> _EXCERTO FORNECIDO_:
E começa a verdadeira aventura...
Recuperamos as malas (fico sempre verdadeiramente feliz quando as vejo descer no tapete rolante), utilizamos, pela última vez nos próximos 20 dias, uma casa-de-banho dita capaz e rumamos ao exterior. Confesso que, neste instante, já invadida por um friozinho na barriga... E, perante o ar turístico que tanto nos caracteriza por aqui, vejo o olhar cintilante de dezenas de taxistas e condutores de tuk-tuk quando nos avistam... Não tenho sequer tempo de olhar para o Marco quando somos, de imediato, invadidos pelos préstimos dos seus serviços "Wellllllcame", "Uere ari iu frrome?", "Táxi?", "Can helpe iu?", "Uere ari iu go?". Respiro fundo, rodo a cabeça na direcção do Marco e dou-lhe indicação para seguirmos para a direita. "Ignora-os"- digo-lhe, recordando-me das 300 recomendações que recebi entre conselhos amigos e testemunhos na internet. Caminhamos em passo largo rumo ao nada enquanto tentamos compreender onde pára o quiosque da companhia de táxis que procuramos (Delhi Police Pré-paid Táxi) de forma a minimizar qualquer um dos 1001 esquemas existentes para enganar turistas. Sim, minimizar... porque na Índia tudo é possível de acontecer... e eu diria até, inspirada nos testemunhos que me chegaram, com grande probabilidade de.
Avistamos à esquerda um quiosque idêntico ao que haviamos visto no site oficial da companhia e caminhamos na sua direcção, sempre acompanhados de alguns dos condutores, resistentes, que caminham junto a nós insistindo nas perguntas e nas recomendações. 
Chegamos ao quiosque e à nossa frente apenas um outro viajante, indiano, compra o seu trajecto. Perante o ruído sonoro em nosso redor (causado, claro está, pelas tentativas de dissuasão dos 3 condutores sobreviventes), vejo-o direccionar a cabeça face a nós. Reconhecendo-nos o ar perdido, pergunta-nos se precisamos de ajuda. Recusamos no receio de ser mais um esquema indiano (agora enquanto escrevo, não posso deixar de me rir de tamanho absurdo). 
Next... e resta-nos acreditar na sorte e nas boas energias.
- Pre-paid taxi to Old Delhi Station, please. 
- 600 rupies. That is your car - apontando-nos para um veículo de quatro rodas do qual tive sérias dúvidas se seria capaz de circular 50 metros. 
Entramos dentro do carro, onde se encontra já o condutor.
- Estás dentro de um carro que não tem menos de 60 anos - escuto o Marco dizer-me num entusiasmo sem igual.
- E estás a ser conduzido no meio de nenhures por um miúdo que não deve ter mais de 14 anos - respondo sem conseguir encontrar qualquer ânimo na situação.
Cerca de 20km distanciam o aeroporto da estação de comboio de Old Delhi.
Olho o relógio que marca 1h30 da manhã, hora local. A noite lá fora segue o seu rumo, para apenas ser interrompida subtilmente por raros candeeiros cuja luz se revela menos que ténue.
As ruas dormem do reboliço provável do dia... nas margens, nos separadores centrais, ou em qualquer outro recanto, dormem consigo milhares e milhares de corpos emagrecidos que alguém chamou de sem-abrigos. A contagem revelou-se impossivel nos primeiros 100 metros...

> _DADOS FORNECIDOS_:
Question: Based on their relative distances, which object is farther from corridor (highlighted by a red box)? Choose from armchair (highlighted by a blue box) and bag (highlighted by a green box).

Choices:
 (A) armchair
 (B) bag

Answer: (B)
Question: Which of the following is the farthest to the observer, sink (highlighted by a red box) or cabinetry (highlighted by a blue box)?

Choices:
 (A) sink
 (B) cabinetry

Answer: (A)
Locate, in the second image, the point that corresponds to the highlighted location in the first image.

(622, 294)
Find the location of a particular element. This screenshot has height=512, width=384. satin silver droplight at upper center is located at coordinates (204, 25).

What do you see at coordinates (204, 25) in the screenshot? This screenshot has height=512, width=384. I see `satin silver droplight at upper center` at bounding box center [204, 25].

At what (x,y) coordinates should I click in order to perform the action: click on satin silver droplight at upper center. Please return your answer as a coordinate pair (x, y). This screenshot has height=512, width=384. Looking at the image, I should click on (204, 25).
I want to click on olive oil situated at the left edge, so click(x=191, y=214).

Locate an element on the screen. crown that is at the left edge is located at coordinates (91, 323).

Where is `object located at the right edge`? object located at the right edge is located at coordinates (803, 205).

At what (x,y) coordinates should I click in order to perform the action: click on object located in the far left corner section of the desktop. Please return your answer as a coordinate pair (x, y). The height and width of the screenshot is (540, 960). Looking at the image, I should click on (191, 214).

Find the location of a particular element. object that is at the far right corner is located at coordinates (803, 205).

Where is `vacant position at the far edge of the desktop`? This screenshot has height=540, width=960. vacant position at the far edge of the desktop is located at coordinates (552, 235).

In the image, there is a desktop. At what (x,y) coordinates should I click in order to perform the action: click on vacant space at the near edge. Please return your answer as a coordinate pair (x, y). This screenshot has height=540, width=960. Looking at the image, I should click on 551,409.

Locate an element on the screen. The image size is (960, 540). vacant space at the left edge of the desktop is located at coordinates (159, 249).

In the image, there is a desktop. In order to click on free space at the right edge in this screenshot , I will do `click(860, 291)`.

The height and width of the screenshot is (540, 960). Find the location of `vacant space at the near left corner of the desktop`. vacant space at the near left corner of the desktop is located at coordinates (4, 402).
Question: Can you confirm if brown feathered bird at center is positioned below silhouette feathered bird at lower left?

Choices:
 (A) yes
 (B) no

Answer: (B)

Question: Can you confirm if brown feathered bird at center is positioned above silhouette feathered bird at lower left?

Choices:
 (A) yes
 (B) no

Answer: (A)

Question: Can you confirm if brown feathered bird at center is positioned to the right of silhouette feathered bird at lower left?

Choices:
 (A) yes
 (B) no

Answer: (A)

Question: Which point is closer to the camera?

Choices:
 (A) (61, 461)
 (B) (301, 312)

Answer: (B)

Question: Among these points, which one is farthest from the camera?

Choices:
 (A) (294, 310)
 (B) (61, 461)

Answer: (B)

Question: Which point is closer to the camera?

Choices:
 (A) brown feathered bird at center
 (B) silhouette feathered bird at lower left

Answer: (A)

> _INSTRUÇÕES DO EXERCÍCIO_:
1. Diz se cada uma das afirmações seguintes está de acordo com o relato da chegada a Deli. Responde sim ou não e cita as palavras exatas do relato que o decidem.
(a) No quiosque, os viajantes aceitaram a ajuda do viajante indiano.
(b) O táxi pré-pago até Old Delhi Station custou 600 rupias.
(c) Quando o carro seguia para a estação, o relógio marcava 1h30 da manhã, hora local.
2. Prossegue o relato da chegada a Deli a partir da última frase apresentada.

> _RESULTADOS POR TAREFA_:
1.
(a) Não: «Recusamos no receio de ser mais um esquema indiano».
(b) Sim: «600 rupies. That is your car».
(c) Sim: «Olho o relógio que marca 1h30 da manhã, hora local.»

2.
Procuro um sinal de vida do lado de fora da janela, sem sucesso... permanecem imóveis como qualquer corpo morto. Com eles, outros tantos milhares de crianças. Baixo a cabeça numa tentativa de não me emocionar e observo o iPhone que carrego na mão direita. Sinto-me verdadeiramente insignificante! Pergunto-me, pela primeira vez entre tantas viagens, 'o que raio estou aqui a fazer?'.
Chegamos à estação cerca de 30 minutos depois... divido-me entre a satisfação decorrida do trajecto sem incidentes e o desalento de permanecer naquela estação mais de 2h até ao meu comboio. Tento respirar fundo e convencer-me de que sou capaz.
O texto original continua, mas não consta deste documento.